# Problem statement
Format the text lines from the records below as a JSON list of strings, one string per line and no blank lines. Leave the pictures out.

# Supplied data
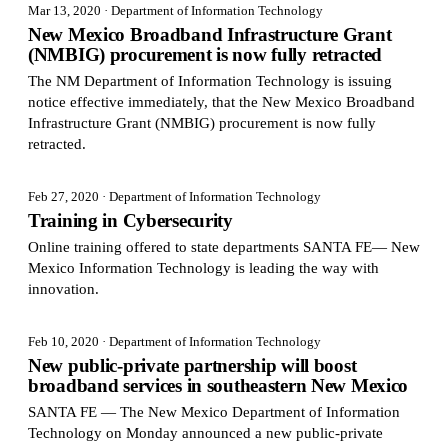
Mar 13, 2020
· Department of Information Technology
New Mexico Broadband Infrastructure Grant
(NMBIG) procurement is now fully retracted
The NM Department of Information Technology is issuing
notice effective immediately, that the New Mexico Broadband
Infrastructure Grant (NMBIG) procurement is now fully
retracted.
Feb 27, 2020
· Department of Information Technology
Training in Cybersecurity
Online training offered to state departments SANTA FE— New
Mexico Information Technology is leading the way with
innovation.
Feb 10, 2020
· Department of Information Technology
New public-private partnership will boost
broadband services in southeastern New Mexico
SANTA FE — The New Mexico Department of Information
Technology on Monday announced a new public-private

# Solved exercise
[
  "Mar 13, 2020",
  "· Department of Information Technology",
  "New Mexico Broadband Infrastructure Grant",
  "(NMBIG) procurement is now fully retracted",
  "The NM Department of Information Technology is issuing",
  "notice effective immediately, that the New Mexico Broadband",
  "Infrastructure Grant (NMBIG) procurement is now fully",
  "retracted.",
  "Feb 27, 2020",
  "· Department of Information Technology",
  "Training in Cybersecurity",
  "Online training offered to state departments SANTA FE— New",
  "Mexico Information Technology is leading the way with",
  "innovation.",
  "Feb 10, 2020",
  "· Department of Information Technology",
  "New public-private partnership will boost",
  "broadband services in southeastern New Mexico",
  "SANTA FE — The New Mexico Department of Information",
  "Technology on Monday announced a new public-private"
]